PROBLEM TO SOLVE —
Below are some entries. Repeat exactly the lines from the one with "X31750000Y-26670000D03*" through the one with "X17780000Y-34290000D03*", and only those.

DATA —
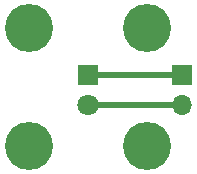
<source format=gbr>
G04 #@! TF.FileFunction,Copper,L2,Bot,Signal*
%FSLAX46Y46*%
G04 Gerber Fmt 4.6, Leading zero omitted, Abs format (unit mm)*
G04 Created by KiCad (PCBNEW 4.0.2-stable) date 6/16/2017 10:15:05 AM*
%MOMM*%
G01*
G04 APERTURE LIST*
%ADD10C,0.100000*%
%ADD11R,1.800000X1.800000*%
%ADD12C,1.800000*%
%ADD13R,1.700000X1.700000*%
%ADD14O,1.700000X1.700000*%
%ADD15C,4.064000*%
%ADD16C,0.500000*%
G04 APERTURE END LIST*
D10*
D11*
X142000000Y-110000000D03*
D12*
X142000000Y-112540000D03*
D13*
X150000000Y-110000000D03*
D14*
X150000000Y-112540000D03*
D15*
X137000000Y-116000000D03*
X137000000Y-106000000D03*
X147000000Y-116000000D03*
X147000000Y-106000000D03*
D16*
X142000000Y-110000000D02*
X150000000Y-110000000D01*
X142000000Y-112540000D02*
X150000000Y-112540000D01*
M02*

</source>
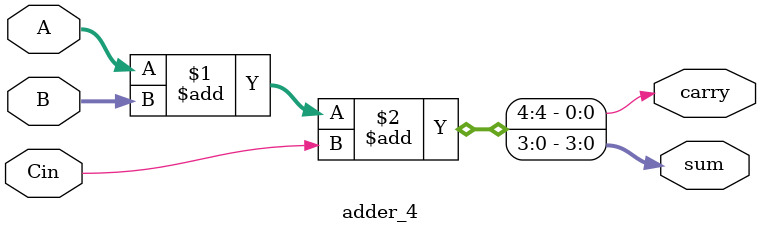
<source format=sv>
module adder_4 (
	input logic [3:0] A, B,
	input logic Cin, // I added carry in
	output logic [3:0] sum,
	output logic carry
);
	assign {carry, sum} = A+B+Cin;
endmodule

</source>
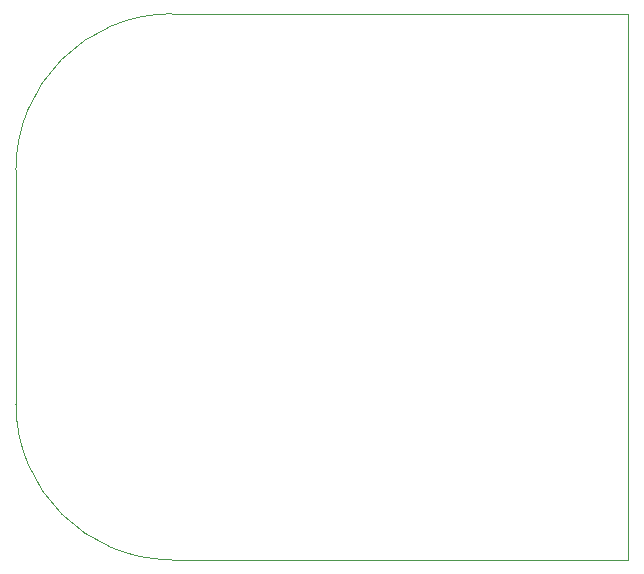
<source format=gbr>
G04 #@! TF.GenerationSoftware,KiCad,Pcbnew,7.0.2-6a45011f42~172~ubuntu22.04.1*
G04 #@! TF.CreationDate,2023-06-19T14:24:24-04:00*
G04 #@! TF.ProjectId,differential_encoder_encoder,64696666-6572-4656-9e74-69616c5f656e,rev?*
G04 #@! TF.SameCoordinates,Original*
G04 #@! TF.FileFunction,Profile,NP*
%FSLAX46Y46*%
G04 Gerber Fmt 4.6, Leading zero omitted, Abs format (unit mm)*
G04 Created by KiCad (PCBNEW 7.0.2-6a45011f42~172~ubuntu22.04.1) date 2023-06-19 14:24:24*
%MOMM*%
%LPD*%
G01*
G04 APERTURE LIST*
G04 #@! TA.AperFunction,Profile*
%ADD10C,0.100000*%
G04 #@! TD*
G04 APERTURE END LIST*
D10*
X193548000Y-42672000D02*
X154940000Y-42672000D01*
X154940000Y-42672000D02*
G75*
G03*
X141732000Y-55880000I0J-13208000D01*
G01*
X141732000Y-75692000D02*
X141732000Y-55880000D01*
X141732000Y-75692000D02*
G75*
G03*
X154940000Y-88900000I13208000J0D01*
G01*
X154940000Y-88900000D02*
X193548000Y-88900000D01*
X193548000Y-88900000D02*
X193548000Y-42672000D01*
M02*

</source>
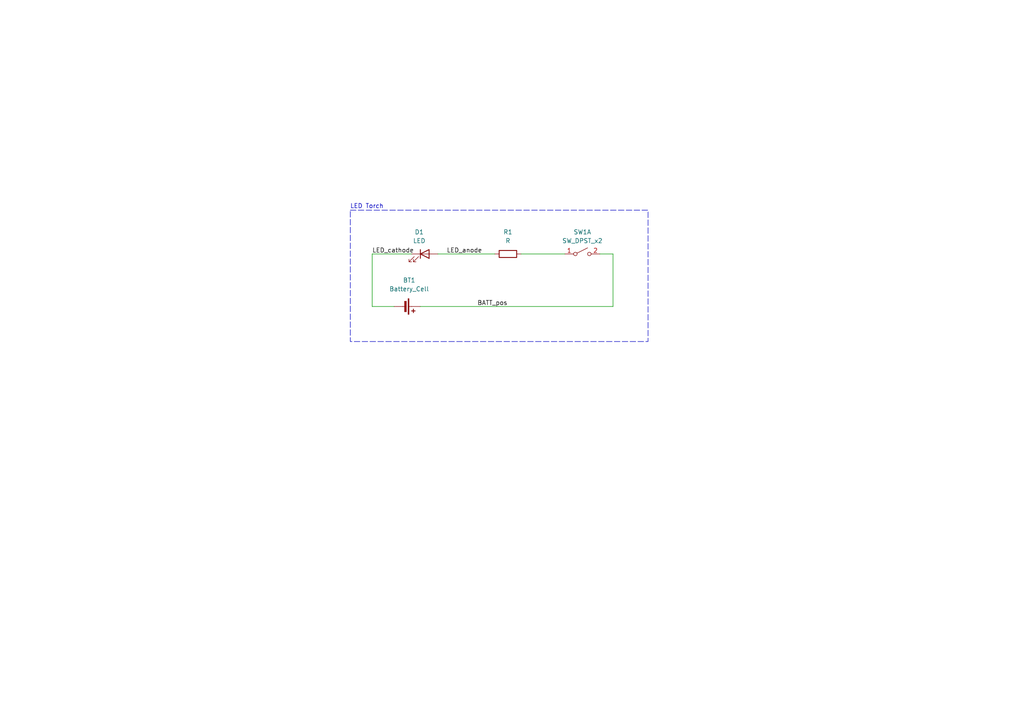
<source format=kicad_sch>
(kicad_sch
	(version 20231120)
	(generator "eeschema")
	(generator_version "8.0")
	(uuid "b70ed298-ed26-4062-bb19-82c55cb7d9d6")
	(paper "A4")
	(title_block
		(title "Title")
		(date "Date")
		(rev "Revision")
		(company "Company")
		(comment 1 "Comment 1")
		(comment 2 "Comment 2")
		(comment 3 "Comment 3")
		(comment 4 "Comment 4")
		(comment 5 "Comment 5")
		(comment 6 "Comment 6")
		(comment 7 "Comment 7")
		(comment 8 "Comment 8")
		(comment 9 "Comment 9")
	)
	
	(wire
		(pts
			(xy 121.92 88.9) (xy 177.8 88.9)
		)
		(stroke
			(width 0)
			(type default)
		)
		(uuid "479b0a65-41ff-4127-a920-370cfca9bcf3")
	)
	(wire
		(pts
			(xy 173.99 73.66) (xy 177.8 73.66)
		)
		(stroke
			(width 0)
			(type default)
		)
		(uuid "6a937a47-cdf8-4990-84ef-52acdd061c20")
	)
	(wire
		(pts
			(xy 107.95 88.9) (xy 114.3 88.9)
		)
		(stroke
			(width 0)
			(type default)
		)
		(uuid "82592c80-0742-4ab8-9583-1f8a15dabd72")
	)
	(wire
		(pts
			(xy 127 73.66) (xy 143.51 73.66)
		)
		(stroke
			(width 0)
			(type default)
		)
		(uuid "84796dc1-f682-4dce-8931-5de3b223e2bc")
	)
	(wire
		(pts
			(xy 177.8 73.66) (xy 177.8 88.9)
		)
		(stroke
			(width 0)
			(type default)
		)
		(uuid "9d82c13d-2286-4ee4-bdf4-bce4c7140ec2")
	)
	(wire
		(pts
			(xy 107.95 73.66) (xy 107.95 88.9)
		)
		(stroke
			(width 0)
			(type default)
		)
		(uuid "c57842fc-ac3d-4efb-a8e3-4ee40273b726")
	)
	(wire
		(pts
			(xy 119.38 73.66) (xy 107.95 73.66)
		)
		(stroke
			(width 0)
			(type default)
		)
		(uuid "ed537b1d-aa80-4252-8b5a-3276b078880c")
	)
	(wire
		(pts
			(xy 151.13 73.66) (xy 163.83 73.66)
		)
		(stroke
			(width 0)
			(type default)
		)
		(uuid "f91dc653-1534-4439-94f1-07eddf11daac")
	)
	(rectangle
		(start 101.6 60.96)
		(end 187.96 99.06)
		(stroke
			(width 0)
			(type dash)
		)
		(fill
			(type none)
		)
		(uuid 7add7597-5e37-4723-beaf-daf6ef9523e4)
	)
	(text "LED Torch"
		(exclude_from_sim no)
		(at 106.426 59.944 0)
		(effects
			(font
				(size 1.27 1.27)
			)
		)
		(uuid "a7757615-f053-45bd-a1e6-9775a6dd97d6")
	)
	(label "BATT_pos"
		(at 138.43 88.9 0)
		(fields_autoplaced yes)
		(effects
			(font
				(size 1.27 1.27)
			)
			(justify left bottom)
		)
		(uuid "c6938e0b-f232-4ee3-882e-8772a880c2c4")
	)
	(label "LED_anode"
		(at 129.54 73.66 0)
		(fields_autoplaced yes)
		(effects
			(font
				(size 1.27 1.27)
			)
			(justify left bottom)
		)
		(uuid "dc984570-24a5-4bc1-b8f3-5874f8ae4354")
	)
	(label "LED_cathode"
		(at 107.95 73.66 0)
		(fields_autoplaced yes)
		(effects
			(font
				(size 1.27 1.27)
			)
			(justify left bottom)
		)
		(uuid "e6ee8d2e-4f92-42d4-a5ad-7404e506fe10")
	)
	(symbol
		(lib_id "Switch:SW_DPST_x2")
		(at 168.91 73.66 0)
		(unit 1)
		(exclude_from_sim no)
		(in_bom yes)
		(on_board yes)
		(dnp no)
		(fields_autoplaced yes)
		(uuid "0d6c90d8-d05a-43e7-b7a3-1ad06751b150")
		(property "Reference" "SW1"
			(at 168.91 67.31 0)
			(effects
				(font
					(size 1.27 1.27)
				)
			)
		)
		(property "Value" "SW_DPST_x2"
			(at 168.91 69.85 0)
			(effects
				(font
					(size 1.27 1.27)
				)
			)
		)
		(property "Footprint" "Button_Switch_THT:SW_TH_Tactile_Omron_B3F-10xx"
			(at 168.91 73.66 0)
			(effects
				(font
					(size 1.27 1.27)
				)
				(hide yes)
			)
		)
		(property "Datasheet" "~"
			(at 168.91 73.66 0)
			(effects
				(font
					(size 1.27 1.27)
				)
				(hide yes)
			)
		)
		(property "Description" "Single Pole Single Throw (SPST) switch, separate symbol"
			(at 168.91 73.66 0)
			(effects
				(font
					(size 1.27 1.27)
				)
				(hide yes)
			)
		)
		(pin "1"
			(uuid "2bfbd999-ad82-487e-81fa-6e0952f7399b")
		)
		(pin "3"
			(uuid "09535a78-798b-47ed-bbe3-4c3be5912f3a")
		)
		(pin "2"
			(uuid "75df88c8-e383-47e2-b7b3-aa3a4b279a6c")
		)
		(pin "4"
			(uuid "13b86abe-a541-4898-b833-b887059cb780")
		)
		(instances
			(project ""
				(path "/b70ed298-ed26-4062-bb19-82c55cb7d9d6"
					(reference "SW1")
					(unit 1)
				)
			)
		)
	)
	(symbol
		(lib_id "Device:Battery_Cell")
		(at 116.84 88.9 270)
		(unit 1)
		(exclude_from_sim no)
		(in_bom yes)
		(on_board yes)
		(dnp no)
		(uuid "56dcda17-1d6e-41b7-a7c9-3c87aaf59f64")
		(property "Reference" "BT1"
			(at 118.6815 81.28 90)
			(effects
				(font
					(size 1.27 1.27)
				)
			)
		)
		(property "Value" "Battery_Cell"
			(at 118.6815 83.82 90)
			(effects
				(font
					(size 1.27 1.27)
				)
			)
		)
		(property "Footprint" "Battery:BatteryHolder_Keystone_1058_1x2032"
			(at 118.872 92.71 90)
			(effects
				(font
					(size 0.762 0.762)
				)
				(hide yes)
			)
		)
		(property "Datasheet" "~"
			(at 118.364 88.9 90)
			(effects
				(font
					(size 1.27 1.27)
				)
				(hide yes)
			)
		)
		(property "Description" "Single-cell battery"
			(at 116.84 88.9 0)
			(effects
				(font
					(size 1.27 1.27)
				)
				(hide yes)
			)
		)
		(pin "1"
			(uuid "b5d2e3db-3e9f-4a47-b305-193cda7ae881")
		)
		(pin "2"
			(uuid "f603f6fa-8f5f-4266-8c7a-2ce40613d9a1")
		)
		(instances
			(project ""
				(path "/b70ed298-ed26-4062-bb19-82c55cb7d9d6"
					(reference "BT1")
					(unit 1)
				)
			)
		)
	)
	(symbol
		(lib_id "Device:LED")
		(at 123.19 73.66 0)
		(unit 1)
		(exclude_from_sim no)
		(in_bom yes)
		(on_board yes)
		(dnp no)
		(uuid "83946149-5825-45a0-a996-5c7ca4adf8f8")
		(property "Reference" "D1"
			(at 121.6025 67.31 0)
			(effects
				(font
					(size 1.27 1.27)
				)
			)
		)
		(property "Value" "LED"
			(at 121.6025 69.85 0)
			(effects
				(font
					(size 1.27 1.27)
				)
			)
		)
		(property "Footprint" "LED_THT:LED_D5.0mm"
			(at 122.936 78.994 0)
			(effects
				(font
					(size 0.762 0.762)
				)
				(hide yes)
			)
		)
		(property "Datasheet" "~"
			(at 123.19 73.66 0)
			(effects
				(font
					(size 1.27 1.27)
				)
				(hide yes)
			)
		)
		(property "Description" "Light emitting diode"
			(at 123.19 73.66 0)
			(effects
				(font
					(size 1.27 1.27)
				)
				(hide yes)
			)
		)
		(pin "1"
			(uuid "5b92e919-cdc9-4d69-ab5e-d056c90e7704")
		)
		(pin "2"
			(uuid "e1b5c8e4-45f2-4bae-8951-564a00afe30a")
		)
		(instances
			(project ""
				(path "/b70ed298-ed26-4062-bb19-82c55cb7d9d6"
					(reference "D1")
					(unit 1)
				)
			)
		)
	)
	(symbol
		(lib_id "Device:R")
		(at 147.32 73.66 90)
		(unit 1)
		(exclude_from_sim no)
		(in_bom yes)
		(on_board yes)
		(dnp no)
		(uuid "a4a24dc1-6721-4a77-8c90-dc7cd2b2aec9")
		(property "Reference" "R1"
			(at 147.32 67.31 90)
			(effects
				(font
					(size 1.27 1.27)
				)
			)
		)
		(property "Value" "R"
			(at 147.32 69.85 90)
			(effects
				(font
					(size 1.27 1.27)
				)
			)
		)
		(property "Footprint" "Resistor_THT:R_Axial_DIN0204_L3.6mm_D1.6mm_P7.62mm_Horizontal"
			(at 148.082 75.692 90)
			(effects
				(font
					(size 0.762 0.762)
				)
				(hide yes)
			)
		)
		(property "Datasheet" "~"
			(at 147.32 73.66 0)
			(effects
				(font
					(size 1.27 1.27)
				)
				(hide yes)
			)
		)
		(property "Description" "Resistor"
			(at 147.32 73.66 0)
			(effects
				(font
					(size 1.27 1.27)
				)
				(hide yes)
			)
		)
		(pin "1"
			(uuid "a7d1283e-8a97-411d-9cd2-c80d1987f7b4")
		)
		(pin "2"
			(uuid "538d4b97-d553-4dfa-a597-02f6a23d2eec")
		)
		(instances
			(project ""
				(path "/b70ed298-ed26-4062-bb19-82c55cb7d9d6"
					(reference "R1")
					(unit 1)
				)
			)
		)
	)
	(sheet_instances
		(path "/"
			(page "1")
		)
	)
)

</source>
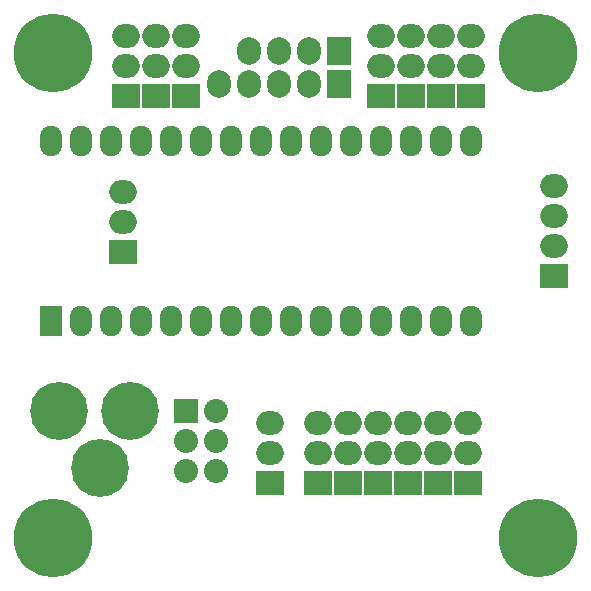
<source format=gbs>
G04 #@! TF.FileFunction,Soldermask,Bot*
%FSLAX46Y46*%
G04 Gerber Fmt 4.6, Leading zero omitted, Abs format (unit mm)*
G04 Created by KiCad (PCBNEW 4.0.1-stable) date 3/13/2016 11:44:40 AM*
%MOMM*%
G01*
G04 APERTURE LIST*
%ADD10C,0.150000*%
%ADD11C,6.654800*%
%ADD12R,1.879600X2.590800*%
%ADD13O,1.879600X2.590800*%
%ADD14C,4.904800*%
%ADD15R,2.336800X2.032000*%
%ADD16O,2.336800X2.032000*%
%ADD17R,2.032000X2.032000*%
%ADD18O,2.032000X2.032000*%
%ADD19R,2.032000X2.336800*%
%ADD20O,2.032000X2.336800*%
G04 APERTURE END LIST*
D10*
D11*
X4000000Y-45000000D03*
X45000000Y-45000000D03*
X45000000Y-4000000D03*
X4000000Y-4000000D03*
D12*
X3810000Y-26670000D03*
D13*
X6350000Y-26670000D03*
X8890000Y-26670000D03*
X11430000Y-26670000D03*
X13970000Y-26670000D03*
X16510000Y-26670000D03*
X19050000Y-26670000D03*
X21590000Y-26670000D03*
X24130000Y-26670000D03*
X26670000Y-26670000D03*
X29210000Y-26670000D03*
X31750000Y-26670000D03*
X34290000Y-26670000D03*
X36830000Y-26670000D03*
X39370000Y-26670000D03*
X39370000Y-11430000D03*
X36830000Y-11430000D03*
X34290000Y-11430000D03*
X31750000Y-11430000D03*
X29210000Y-11430000D03*
X26670000Y-11430000D03*
X24130000Y-11430000D03*
X21590000Y-11430000D03*
X19050000Y-11430000D03*
X16510000Y-11430000D03*
X13970000Y-11430000D03*
X11430000Y-11430000D03*
X8890000Y-11430000D03*
X6350000Y-11430000D03*
X3810000Y-11430000D03*
D14*
X4445000Y-34290000D03*
X10445000Y-34290000D03*
X7945000Y-39090000D03*
D15*
X26416000Y-40386000D03*
D16*
X26416000Y-37846000D03*
X26416000Y-35306000D03*
D15*
X28956000Y-40386000D03*
D16*
X28956000Y-37846000D03*
X28956000Y-35306000D03*
D15*
X31496000Y-40386000D03*
D16*
X31496000Y-37846000D03*
X31496000Y-35306000D03*
D15*
X34036000Y-40386000D03*
D16*
X34036000Y-37846000D03*
X34036000Y-35306000D03*
D15*
X36576000Y-40386000D03*
D16*
X36576000Y-37846000D03*
X36576000Y-35306000D03*
D15*
X39116000Y-40386000D03*
D16*
X39116000Y-37846000D03*
X39116000Y-35306000D03*
D17*
X15240000Y-34290000D03*
D18*
X17780000Y-34290000D03*
X15240000Y-36830000D03*
X17780000Y-36830000D03*
X15240000Y-39370000D03*
X17780000Y-39370000D03*
D15*
X10160000Y-7620000D03*
D16*
X10160000Y-5080000D03*
X10160000Y-2540000D03*
D15*
X12700000Y-7620000D03*
D16*
X12700000Y-5080000D03*
X12700000Y-2540000D03*
D15*
X15240000Y-7620000D03*
D16*
X15240000Y-5080000D03*
X15240000Y-2540000D03*
D15*
X31750000Y-7620000D03*
D16*
X31750000Y-5080000D03*
X31750000Y-2540000D03*
D15*
X34290000Y-7620000D03*
D16*
X34290000Y-5080000D03*
X34290000Y-2540000D03*
D15*
X36830000Y-7620000D03*
D16*
X36830000Y-5080000D03*
X36830000Y-2540000D03*
D15*
X39370000Y-7620000D03*
D16*
X39370000Y-5080000D03*
X39370000Y-2540000D03*
D15*
X46355000Y-22860000D03*
D16*
X46355000Y-20320000D03*
X46355000Y-17780000D03*
X46355000Y-15240000D03*
D19*
X28194000Y-6604000D03*
D20*
X25654000Y-6604000D03*
X23114000Y-6604000D03*
X20574000Y-6604000D03*
X18034000Y-6604000D03*
D19*
X28194000Y-3810000D03*
D20*
X25654000Y-3810000D03*
X23114000Y-3810000D03*
X20574000Y-3810000D03*
D15*
X22352000Y-40386000D03*
D16*
X22352000Y-37846000D03*
X22352000Y-35306000D03*
D15*
X9906000Y-20828000D03*
D16*
X9906000Y-18288000D03*
X9906000Y-15748000D03*
M02*

</source>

COMPLETED EXERCISE —
X31750000Y-26670000D03*
X34290000Y-26670000D03*
X36830000Y-26670000D03*
X39370000Y-26670000D03*
X39370000Y-11430000D03*
X36830000Y-11430000D03*
X34290000Y-11430000D03*
X31750000Y-11430000D03*
X29210000Y-11430000D03*
X26670000Y-11430000D03*
X24130000Y-11430000D03*
X21590000Y-11430000D03*
X19050000Y-11430000D03*
X16510000Y-11430000D03*
X13970000Y-11430000D03*
X11430000Y-11430000D03*
X8890000Y-11430000D03*
X6350000Y-11430000D03*
X3810000Y-11430000D03*
D14*
X4445000Y-34290000D03*
X10445000Y-34290000D03*
X7945000Y-39090000D03*
D15*
X26416000Y-40386000D03*
D16*
X26416000Y-37846000D03*
X26416000Y-35306000D03*
D15*
X28956000Y-40386000D03*
D16*
X28956000Y-37846000D03*
X28956000Y-35306000D03*
D15*
X31496000Y-40386000D03*
D16*
X31496000Y-37846000D03*
X31496000Y-35306000D03*
D15*
X34036000Y-40386000D03*
D16*
X34036000Y-37846000D03*
X34036000Y-35306000D03*
D15*
X36576000Y-40386000D03*
D16*
X36576000Y-37846000D03*
X36576000Y-35306000D03*
D15*
X39116000Y-40386000D03*
D16*
X39116000Y-37846000D03*
X39116000Y-35306000D03*
D17*
X15240000Y-34290000D03*
D18*
X17780000Y-34290000D03*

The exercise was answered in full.